DiNapoli’s press statement was quickly snapped up by numerous city news outlets, with the Post‘s headline typical: “Report shows huge gains in jobs, population gains for Coney Island.”

It was an odd moment for anyone who’s actually been to Coney Island lately, since there are few obvious signs of a massive renaissance: Luna Park has effectively replaced the late, lamented Astroland, but at the same time much of the Surf Avenue commercial district has fallen to developer Joe Sitt’s bulldozers, while the much-anticipated construction of condos and mixed-use retail buildings on Coney’s vacant lots — which the city promised would follow its 2009 rezoning — remains vaportecture for now.
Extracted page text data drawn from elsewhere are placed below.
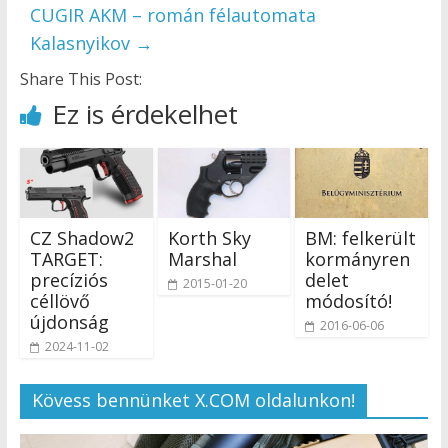
CUGIR AKM – román félautomata
Kalasnyikov
→
Share This Post:
Ez is érdekelhet
CZ Shadow2
Korth Sky
BM: felkerült
TARGET:
Marshal
kormányren
precíziós
delet
2015-01-20
céllövő
módosító!
újdonság
2016-06-06
2024-11-02
Kövess bennünket X.COM oldalunkon!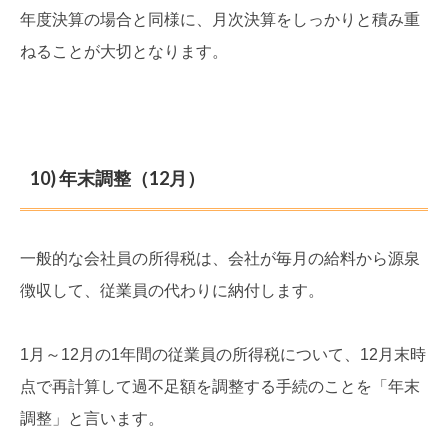
年度決算の場合と同様に、月次決算をしっかりと積み重
ねることが大切となります。
10) 年末調整（12月）
一般的な会社員の所得税は、会社が毎月の給料から源泉
徴収して、従業員の代わりに納付します。
1月～12月の1年間の従業員の所得税について、12月末時
点で再計算して過不足額を調整する手続のことを「年末
調整」と言います。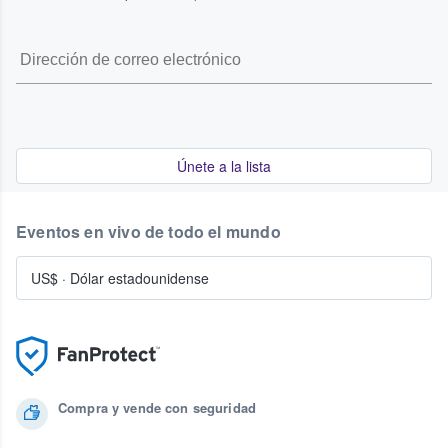
Únete a la lista
Eventos en vivo de todo el mundo
US$
·
Dólar estadounidense
Compra y vende con seguridad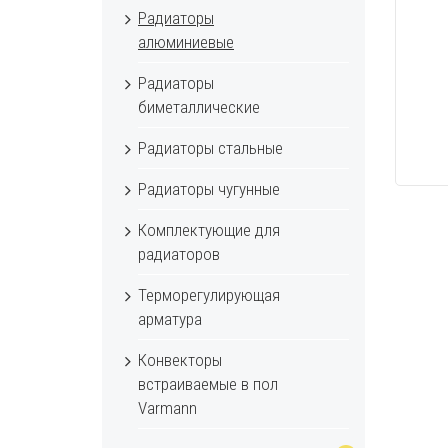
Радиаторы
алюминиевые
Радиаторы
биметаллические
Радиаторы стальные
Радиаторы чугунные
Комплектующие для
радиаторов
Терморегулирующая
арматура
Конвекторы
встраиваемые в пол
Varmann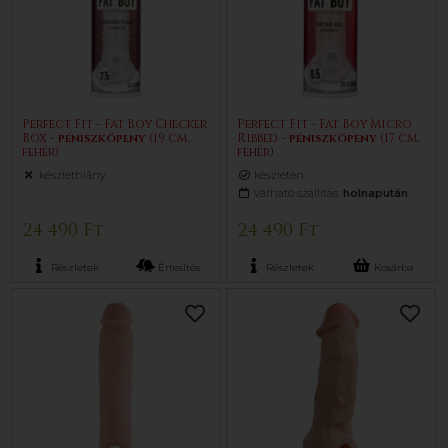
Perfect Fit - Fat Boy Checker
Perfect Fit - Fat Boy Micro
Box -
pénisz
köpeny
(19 cm,
Ribbed -
pénisz
köpeny
(17 cm,
fehér)
fehér)
készlethiány
készleten
várható szállítás:
holnapután
24 490 Ft
24 490 Ft
Részletek
Értesítés
Részletek
Kosárba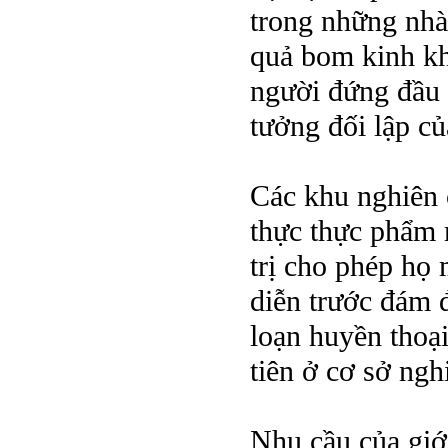
trong những nhà 
quả bom kinh khí
người đứng đầu 
tưởng đối lập củ
Các khu nghiên 
thực thực phẩm 
trị cho phép họ
diễn trước đám đ
loạn huyền thoạ
tiên ở cơ sở ngh
Nhu cầu của giới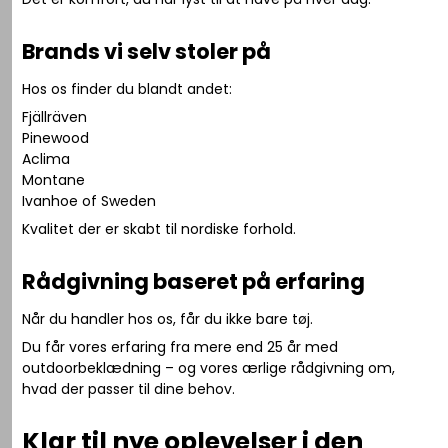
Brands vi selv stoler på
Hos os finder du blandt andet:
Fjällräven
Pinewood
Aclima
Montane
Ivanhoe of Sweden
Kvalitet der er skabt til nordiske forhold.
Rådgivning baseret på erfaring
Når du handler hos os, får du ikke bare tøj.
Du får vores erfaring fra mere end 25 år med
outdoorbeklædning – og vores ærlige rådgivning om,
hvad der passer til dine behov.
Klar til nye oplevelser i den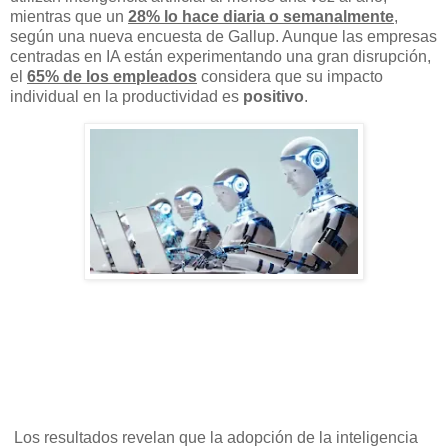
mientras que un
28% lo hace diaria o semanalmente
,
según una nueva encuesta de Gallup. Aunque las empresas
centradas en IA están experimentando una gran disrupción,
el
65% de los empleados
considera que su impacto
individual en la productividad es
positivo
.
Los resultados revelan que la adopción de la inteligencia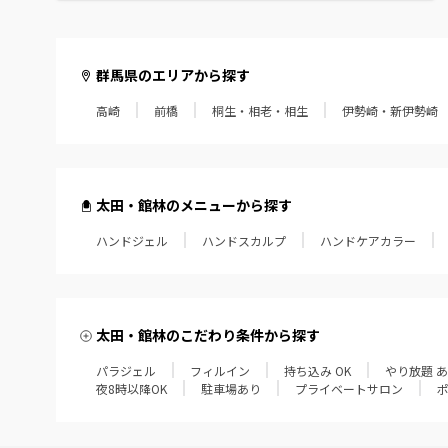
群馬県のエリアから探す
高崎
前橋
桐生・相老・相生
伊勢崎・新伊勢崎
太田・館林のメニューから探す
ハンドジェル
ハンドスカルプ
ハンドケアカラー
太田・館林のこだわり条件から探す
パラジェル
フィルイン
持ち込み OK
やり放題 
夜8時以降OK
駐車場あり
プライベートサロン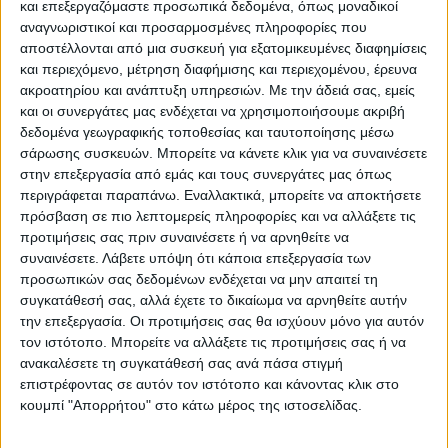
περασμένη σεζόν 2022-23 βρέθηκε στη
και επεξεργαζόμαστε προσωπικά δεδομένα, όπως μοναδικοί
Βουλγαρία και τη Μπαλκάν με την οποία
αναγνωριστικοί και προσαρμοσμένες πληροφορίες που
αποστέλλονται από μια συσκευή για εξατομικευμένες διαφημίσεις
αγωνίστηκε στο FIBA Europe Cup, ενώ τον
και περιεχόμενο, μέτρηση διαφήμισης και περιεχομένου, έρευνα
Ιούνιο πανηγύρισε την κατάκτηση του
ακροατηρίου και ανάπτυξη υπηρεσιών.
Με την άδειά σας, εμείς
πρωταθλήματος Βουλγαρίας.
και οι συνεργάτες μας ενδέχεται να χρησιμοποιήσουμε ακριβή
δεδομένα γεωγραφικής τοποθεσίας και ταυτοποίησης μέσω
σάρωσης συσκευών. Μπορείτε να κάνετε κλικ για να συναινέσετε
Ο Δίπλαρος μέτρησε 7.9 πόντους, 4.6 ασίστ
στην επεξεργασία από εμάς και τους συνεργάτες μας όπως
και 1.8 κλεψίματα σε 22 λεπτά συμμετοχής
περιγράφεται παραπάνω. Εναλλακτικά, μπορείτε να αποκτήσετε
στο πρωτάθλημα και 10.8 πόντους, 6.0
πρόσβαση σε πιο λεπτομερείς πληροφορίες και να αλλάξετε τις
προτιμήσεις σας πριν συναινέσετε ή να αρνηθείτε να
ασίστ και 1.6 κλεψίματα σε 31 λεπτά
συναινέσετε.
Λάβετε υπόψη ότι κάποια επεξεργασία των
συμμετοχής στο Europe Cup.
προσωπικών σας δεδομένων ενδέχεται να μην απαιτεί τη
συγκατάθεσή σας, αλλά έχετε το δικαίωμα να αρνηθείτε αυτήν
Συνολικά μετρά 90 συμμετοχές στη Basket
την επεξεργασία. Οι προτιμήσεις σας θα ισχύουν μόνο για αυτόν
τον ιστότοπο. Μπορείτε να αλλάξετε τις προτιμήσεις σας ή να
League με 463 πόντους, 218 ασίστ και 83
ανακαλέσετε τη συγκατάθεσή σας ανά πάσα στιγμή
κλεψίματα, αλλά και 11 διεθνείς εμφανίσεις
επιστρέφοντας σε αυτόν τον ιστότοπο και κάνοντας κλικ στο
στις ευρωπαϊκές συλλογικές διοργανώσεις
κουμπί "Απορρήτου" στο κάτω μέρος της ιστοσελίδας.
(Eurocup, Euroleague, Europe Cup).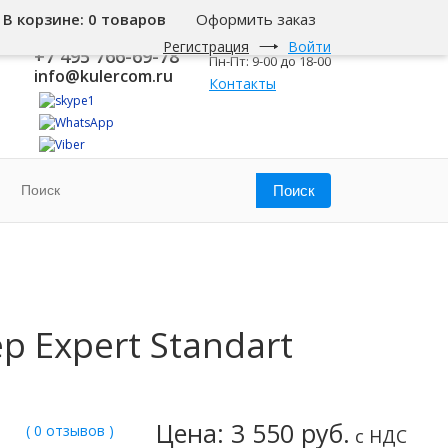
В корзине:
0 товаров
Оформить заказ
8 800 500-345-1
Москва
Регистрация
Войти
+7 495 766-69-78
Пн-Пт: 9-00 до 18-00
info@kulercom.ru
Контакты
 Expert Standart
Цена: 3 550 руб.
( 0 отзывов )
с НДС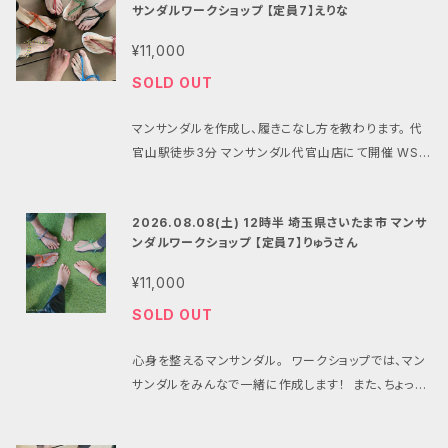
わせ:
mansandals.ws@gmail.com
（マンサンダル
サンダルワークショップ 【定員7】えりな
てお申し込みいただけますと助かります） こちらのワー
公式ショップ） 注1:システム上、1注文につきの同じ商品
クショップは 「価格移行サポートクーポン」 の対象とな
¥11,000
の購入は1つの購入制限があります。
っております。 クーポンコード HT7V58GY ￥2,200
SOLD OUT
OFF がご利用いただけます。 ■内容 1.コンセプトプレ
ゼンテーション 2.マンサンダル作成・フィッティング 3.
マンサンダルを作成し、履きこなし方を教わります。 代
歩き方・走り方のレクチャー（屋外） 4.ランチ懇親会（希
官山駅徒歩3分 マンサンダル代官山店にて開催 WSは
望者で） ■集合場所・会場 サロン場所詳細＞ 大阪市
マンサンダル純正のプレカットソールを使用して行いま
住吉区墨江4−1−26 カフェスペースまるてん ☆南海高
す。 プレカットのマンサンダルをお持ちでない方はマン
野線 沢ノ町駅下車 西側へまっすぐ徒歩30秒 青いテ
2026.08.08(土) 12時半 埼玉県さいたま市 マンサ
サンダルを合わせてご注文ください。 （マンサンダルは
ントが目印 野呂歯科の隣 ＊＊＊＊＊＊ ご注意）南海
ンダルワークショップ 【定員7】りゅうさん
当日、会場での清算も可能ですができるだけ合わせて
高野線を「難波駅」からご利用の方へ ↓↓↓↓↓ 3
お申し込みいただけますと助かります） ※会場間違い
階ホーム改札から見て一番左端、少し奥まったところに
¥11,000
にご注意を！ コメカフェオサムバー渋谷代官山JR渋谷
ある ■タイムスケジュール 9:50 受付開始 10:00 ワ
SOLD OUT
駅より徒歩20分との会場間違いにお気を付けください
ークショップ開始 13:30 ワークショップ終了、希望者で
■内容 1.マンサンダル作成・フィッティング 2.コンセプ
ランチ懇親会 ■当日製作するマンサンダルについて マ
心身を整えるマンサンダル。 ワークショップでは、マン
トプレゼンテーション 3.歩き方・走り方のレクチャー
ンサンダルはお持ち込みも可能ですが、ワークショップ
サンダルをみんなで一緒に作成します！ また、ちょっと
（屋外） 4.ランチ懇親会（希望者で） ■集合場所・会場
ではマンサンダル純正のプレカットソールとパラコード
コツがいるマンサンダルの履きこなし方ををお伝えいた
〒150-0021 東京都渋谷区恵比寿西２丁目２０−８ 代
を使用しますのでお持ちでない方はオプションにてお
します！！ JR武蔵浦和駅すぐ、人気クラフトビールショ
官山パーフェクトルーム 215 号室 https://maps.ap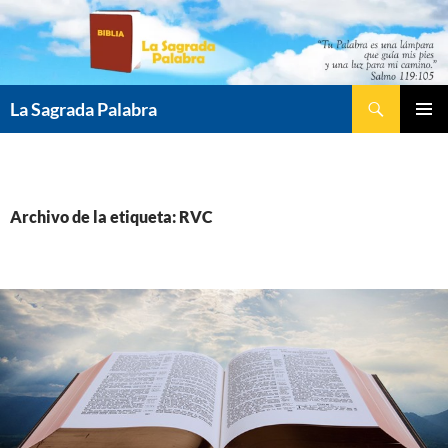
Saltar
al
contenido
Buscar
La Sagrada Palabra
MENÚ
PRINCI
Archivo de la etiqueta: RVC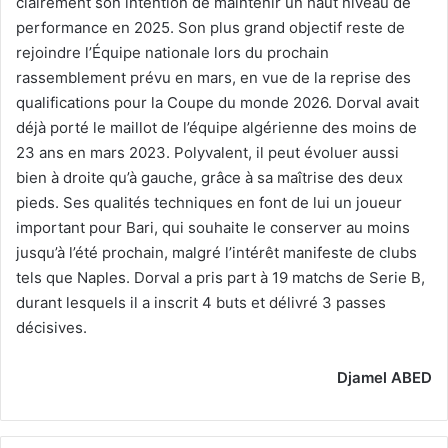
clairement son intention de maintenir un haut niveau de
performance en 2025. Son plus grand objectif reste de
rejoindre l’Équipe nationale lors du prochain
rassemblement prévu en mars, en vue de la reprise des
qualifications pour la Coupe du monde 2026. Dorval avait
déjà porté le maillot de l’équipe algérienne des moins de
23 ans en mars 2023. Polyvalent, il peut évoluer aussi
bien à droite qu’à gauche, grâce à sa maîtrise des deux
pieds. Ses qualités techniques en font de lui un joueur
important pour Bari, qui souhaite le conserver au moins
jusqu’à l’été prochain, malgré l’intérêt manifeste de clubs
tels que Naples. Dorval a pris part à 19 matchs de Serie B,
durant lesquels il a inscrit 4 buts et délivré 3 passes
décisives.
Djamel ABED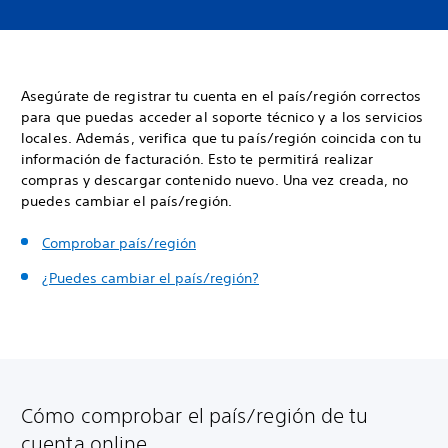
Asegúrate de registrar tu cuenta en el país/región correctos
para que puedas acceder al soporte técnico y a los servicios
locales. Además, verifica que tu país/región coincida con tu
información de facturación. Esto te permitirá realizar
compras y descargar contenido nuevo. Una vez creada, no
puedes cambiar el país/región.
Comprobar país/región
¿Puedes cambiar el país/región?
Cómo comprobar el país/región de tu
cuenta online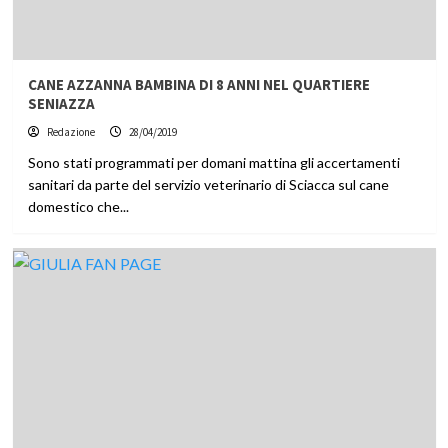
CANE AZZANNA BAMBINA DI 8 ANNI NEL QUARTIERE
SENIAZZA
Redazione
28/04/2019
Sono stati programmati per domani mattina gli accertamenti
sanitari da parte del servizio veterinario di Sciacca sul cane
domestico che...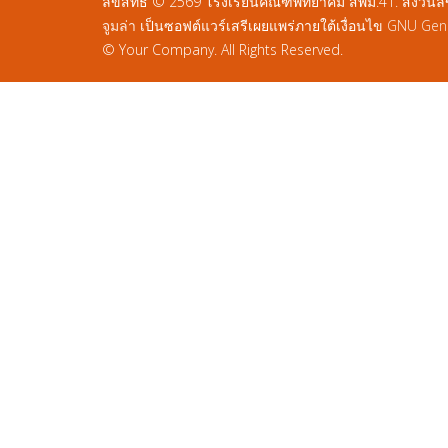
ลิขสิทธิ์ © 2569 โรงเรียนคณฑีพิทยาคม สพม.41. สงวนลิขส
จูมล่า
เป็นซอฟต์แวร์เสรีเผยแพร่ภายใต้เงื่อนไข
GNU Gener
© Your Company. All Rights Reserved.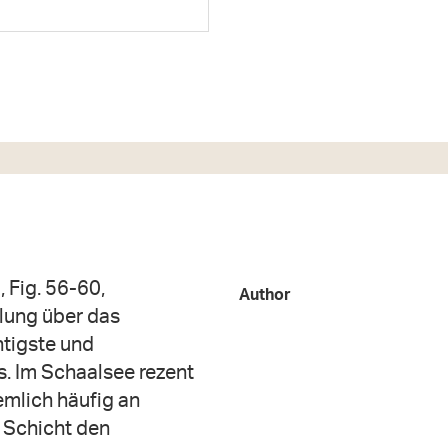
, Fig. 56-60,
Author
lung über das
htigste und
s. Im Schaalsee rezent
emlich häufig an
 Schicht den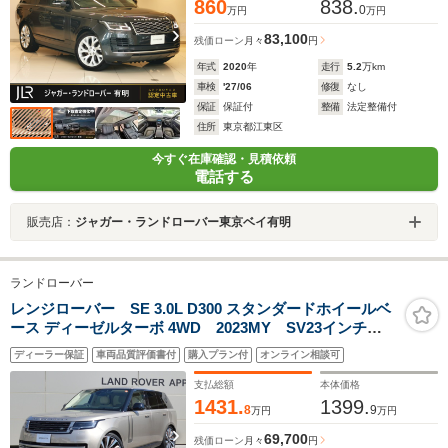
860
838.
0
万円
万円
83,100
残価ローン
月々
円
年式
2020
年
走行
5.2
万km
車検
'27/06
修復
なし
保証
保証付
整備
法定整備付
住所
東京都江東区
今すぐ在庫確認・見積依頼
電話する
販売店：
ジャガー・ランドローバー東京ベイ有明
ランドローバー
レンジローバー SE 3.0L D300 スタンダードホイールベ
ース ディーゼルターボ 4WD 2023MY SV23インチ
AW SV Bespokeウッド&レザーステアリング スライ
ディーラー保証
車両品質評価書付
購入プラン付
オンライン相談可
ディングパノラミックルーフ ナチュラルエクリュウ
ォールナットパネル 前後ヒーター&クーラーシート フ
支払総額
本体価格
ロントマッサージシート
1431.
1399.
8
9
万円
万円
69,700
残価ローン
月々
円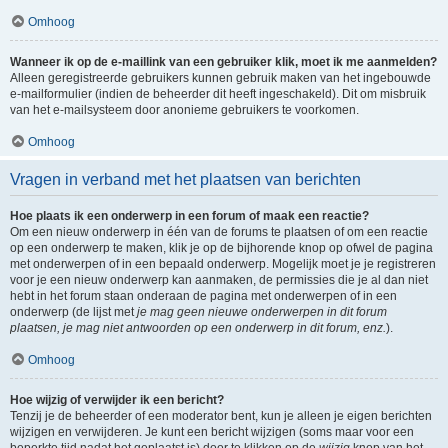
Omhoog
Wanneer ik op de e-maillink van een gebruiker klik, moet ik me aanmelden?
Alleen geregistreerde gebruikers kunnen gebruik maken van het ingebouwde
e-mailformulier (indien de beheerder dit heeft ingeschakeld). Dit om misbruik
van het e-mailsysteem door anonieme gebruikers te voorkomen.
Omhoog
Vragen in verband met het plaatsen van berichten
Hoe plaats ik een onderwerp in een forum of maak een reactie?
Om een nieuw onderwerp in één van de forums te plaatsen of om een reactie
op een onderwerp te maken, klik je op de bijhorende knop op ofwel de pagina
met onderwerpen of in een bepaald onderwerp. Mogelijk moet je je registreren
voor je een nieuw onderwerp kan aanmaken, de permissies die je al dan niet
hebt in het forum staan onderaan de pagina met onderwerpen of in een
onderwerp (de lijst met
je mag geen nieuwe onderwerpen in dit forum
plaatsen, je mag niet antwoorden op een onderwerp in dit forum, enz.
).
Omhoog
Hoe wijzig of verwijder ik een bericht?
Tenzij je de beheerder of een moderator bent, kun je alleen je eigen berichten
wijzigen en verwijderen. Je kunt een bericht wijzigen (soms maar voor een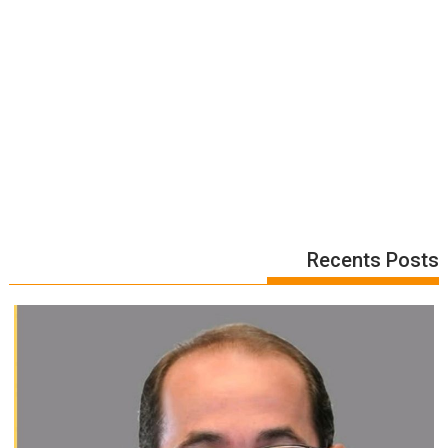
Recents Posts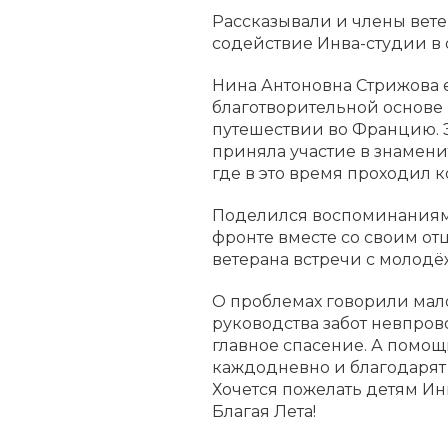
Рассказывали и члены вете
содействие Инва-студии в
Нина Антоновна Стрижова е
благотворительной основе и
путешествии во Францию. Эт
приняла участие в знаменит
где в это время проходил 
Поделился воспоминаниям
фронте вместе со своим от
ветерана встречи с молодё
О проблемах говорили мало
руководства забот невпрово
главное спасение. А помощ
каждодневно и благодарят Б
Хочется пожелать детям Ин
Благая Лета!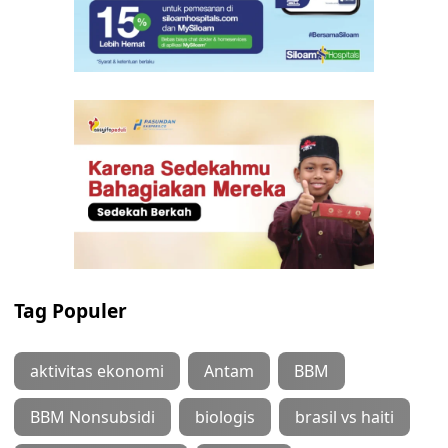
Tag Populer
aktivitas ekonomi
Antam
BBM
BBM Nonsubsidi
biologis
brasil vs haiti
So what does DiNapoli’s report really say? Private sector employment is indeed up 7.1 percent–but relative to 2009, a year in which Astroland had been shuttered and Luna Park not yet opened. Jobs are actually down in “greater Coney Island” –a nebulous term that, the report notes, is varyingly used to mean either three zip codes stretching into Bensonhurst, or U.S. Census tracts that cover Coney Island and Brighton–since 2008, and down even more than that since 2007, when the new zoning plan was officially introduced.

And though housing in “greater Coney Island” has grown faster than in the city as a whole since 2002, that should come as no surprise to anyone who witnessed the spate of condo towers that transformed Brighton, with its booming Russian immigrant population, in the middle of the last decade.